Composing generative functions

Chain multiple @generative functions to build typed pipelines. The output of one call becomes the input to the next:
from typing import Literal
from mellea import generative, start_session

@generative
def summarize_meeting(transcript: str) -> str:
    """Summarize the key points of the meeting transcript."""

@generative
def contains_actionable_risks(summary: str) -> Literal["yes", "no"]:
    """Determine whether the summary references business risks."""

@generative
def generate_risk_mitigation(summary: str) -> str:
    """Generate risk mitigation recommendations based on the summary."""

transcript = "..."  # your meeting transcript

m = start_session()
summary = summarize_meeting(m, transcript=transcript)
if contains_actionable_risks(m, summary=summary) == "yes":
    mitigation = generate_risk_mitigation(m, summary=summary)
    print(mitigation)
# Output will vary — LLM responses depend on model and temperature.
Each call is an independent LLM invocation. The typed interface enforces that each step receives and produces valid data, making pipelines easier to test and debug.

Chain-of-thought reasoning

Advanced: This section shows a performance-oriented pattern for math and reasoning tasks.
The Pydantic structured output pattern works well for explicit chain-of-thought (CoT) reasoning.

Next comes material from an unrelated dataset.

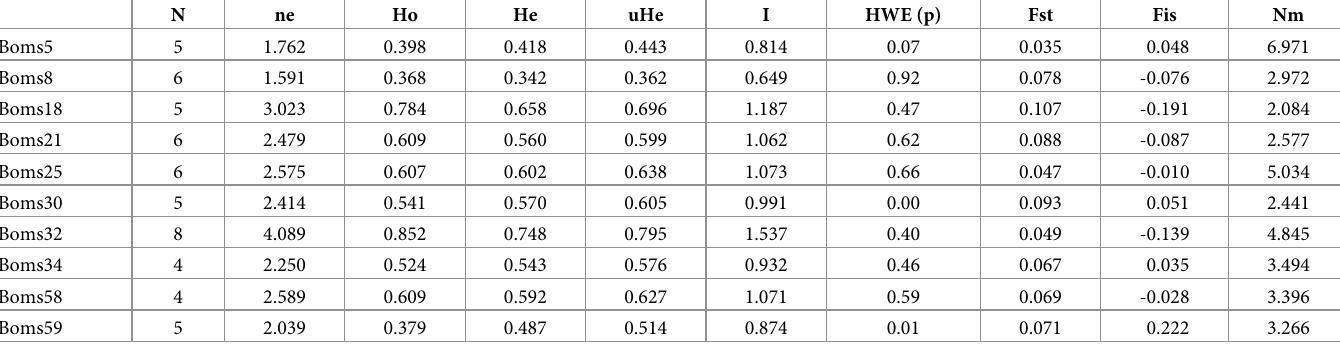
Table 4. Parameters of genetic variability: Number of alleles (n), number of effective alleles (ne), observed heterozygosity (Ho), expected heterozygosity (He), Unbi- ased Expected heterozygosity (uHe), information index (I), Hardy–Weinberg equilibrium (HWE), fixation index (Fst) and inbreeding coefficient (FIS) and gene flow (Nm) among sampling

Separating the reasoning step from the answer extraction step can significantly improve accuracy on tasks like GSM8K.
from pydantic import BaseModel
from mellea import generative, start_session

class Thought(BaseModel):
    step_name: str
    step_content: str

class ChainOfThought(BaseModel):
    chain_name: str
    step_by_step_solution: list[Thought]

@generative
def compute_chain_of_thought(question: str) -> ChainOfThought:
    """Generate a comprehensive chain-of-thought solution for the question,
    tracking cumulative state at every step."""

@generative
def extract_final_answer(question: str, chain_of_thought: ChainOfThought) -> int:
    """Extract the final numeric answer from the chain-of-thought solution."""

m = start_session()
question = "If I have $50 and spend $12, how much is left?"
cot = compute_chain_of_thought(m, question=question)
answer = extract_final_answer(m, question=question, chain_of_thought=cot)
print(answer)
# Output will vary — LLM responses depend on model and temperature.
# Expected: 38
The structured Thought titles can be surfaced in a UI for observability into the model’s reasoning process.